By Rich Hewitt, BDN Staff

ELLSWORTH, Maine — In response to reductions in state subsidy for the current school year, the RSU 24 school board has reduced the school budget by $175,000.

The cuts, made at Tuesday’s regular meeting, come on top of about $702,000 in budget reductions that the board had made in anticipation of the state budget curtailment. The earlier cuts, according to Superintendent Bill Webster, involved among other actions not filling vacant positions, deferring maintenance and reducing supplies.

That still left $175,000 that needed to be cut from the budget.

“Things are getting difficult,” Webster said Thursday. “We’re at the point where we have to consider cutting programs and positions.”

Tuesday’s budget cuts, in fact, did include the elimination of five positions, including one teaching position. According to Webster, a high school teacher at Sumner High School will retire in January and the board chose not to fill that position.
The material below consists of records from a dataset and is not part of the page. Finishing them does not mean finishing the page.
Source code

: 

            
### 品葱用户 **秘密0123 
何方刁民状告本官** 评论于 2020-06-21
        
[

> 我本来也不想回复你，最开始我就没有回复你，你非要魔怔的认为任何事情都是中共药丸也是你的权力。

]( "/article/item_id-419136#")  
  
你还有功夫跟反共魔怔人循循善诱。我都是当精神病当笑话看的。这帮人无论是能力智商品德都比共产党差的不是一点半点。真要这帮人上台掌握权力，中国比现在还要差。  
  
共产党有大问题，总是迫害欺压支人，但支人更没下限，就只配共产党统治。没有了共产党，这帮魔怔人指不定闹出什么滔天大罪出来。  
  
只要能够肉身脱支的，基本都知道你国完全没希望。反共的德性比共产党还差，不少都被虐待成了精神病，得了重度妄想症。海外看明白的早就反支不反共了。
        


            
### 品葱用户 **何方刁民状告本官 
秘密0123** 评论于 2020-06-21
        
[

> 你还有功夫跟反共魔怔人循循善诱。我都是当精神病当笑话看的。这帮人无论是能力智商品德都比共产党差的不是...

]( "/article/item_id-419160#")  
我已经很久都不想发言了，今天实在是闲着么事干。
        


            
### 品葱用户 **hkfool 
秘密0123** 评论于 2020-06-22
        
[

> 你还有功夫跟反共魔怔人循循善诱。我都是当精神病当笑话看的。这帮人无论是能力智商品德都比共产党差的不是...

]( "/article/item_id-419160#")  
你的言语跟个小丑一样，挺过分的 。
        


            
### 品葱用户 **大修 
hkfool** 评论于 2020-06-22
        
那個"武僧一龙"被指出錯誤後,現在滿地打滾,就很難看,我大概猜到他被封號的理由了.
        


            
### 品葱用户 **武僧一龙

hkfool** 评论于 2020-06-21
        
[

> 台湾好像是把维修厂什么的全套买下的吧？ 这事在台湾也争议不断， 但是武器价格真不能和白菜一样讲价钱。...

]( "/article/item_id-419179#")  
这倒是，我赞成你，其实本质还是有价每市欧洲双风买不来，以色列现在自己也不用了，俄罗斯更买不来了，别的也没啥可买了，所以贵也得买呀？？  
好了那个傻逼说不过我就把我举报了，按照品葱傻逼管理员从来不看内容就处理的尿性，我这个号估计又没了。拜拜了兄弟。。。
“So we’re not laying off anyone there,” he said.

The board also cut four staff positions that did involve layoffs, he said. They cut two custodial positions and two part-time secretary positions. One of the staff members left his post, so that involved just three layoffs, he said.

“I’m happy to report that one of them got another job, and the other two remain employed on a partial basis in the district,” Webster said.

In addition, the board reduced the budget by $66,000 in school-based cuts, including tuition, staff development, textbooks, capital projects, equipment and field trips. It also identified about $24,000 in central office cutbacks, Webster said.

The RSU also is making an effort to bring back students who had been placed outside the district.

“With reorganization, we have the capacity to provide almost all special education services here,” he said. “There should be some savings there.”

While reducing the budget was a difficult process, Webster said the district is “not out of the woods yet” this year. The district, like others around the state, will have to wait until the Legislature passes a budget to find out if there will be additional cuts for the current school year.

And next year could be worse, he said.

The RSU already knows that the curtailment for the next fiscal year will result in a $1.2 million cut in subsidy for the district.

“We’re going to have to think long and hard about how to bridge that gap,” he said.

The district’s educational program committee is working on guidelines to assess the number of minutes students should spend in specific courses. And the full board will meet with administrators in a retreat early in January to develop goals for the coming year.

“That should help to jump-start the budget process for next year,” he said.

While programs and positions will be on the table during the budget discussions, there are some, Webster said, who believe that increasing the tax commitment from the communities in the district, also needs to be included in the mix. The board likely will look at additional revenues — including grants and taxes — as part of the budgeting process, but Webster said he would approach that carefully.

“Personally, I’m very sensitive to that route,” he said. “As much as the schools are hurting, I know there are families throughout our communities that are suffering equally, if not more so.”

Webster said they may have an initial idea of what the budget will look like, but the process — including local town informational meetings — will last through the spring. The board likely will vote on the budget on May 25 and the budget will go to voters during the statewide elections in June.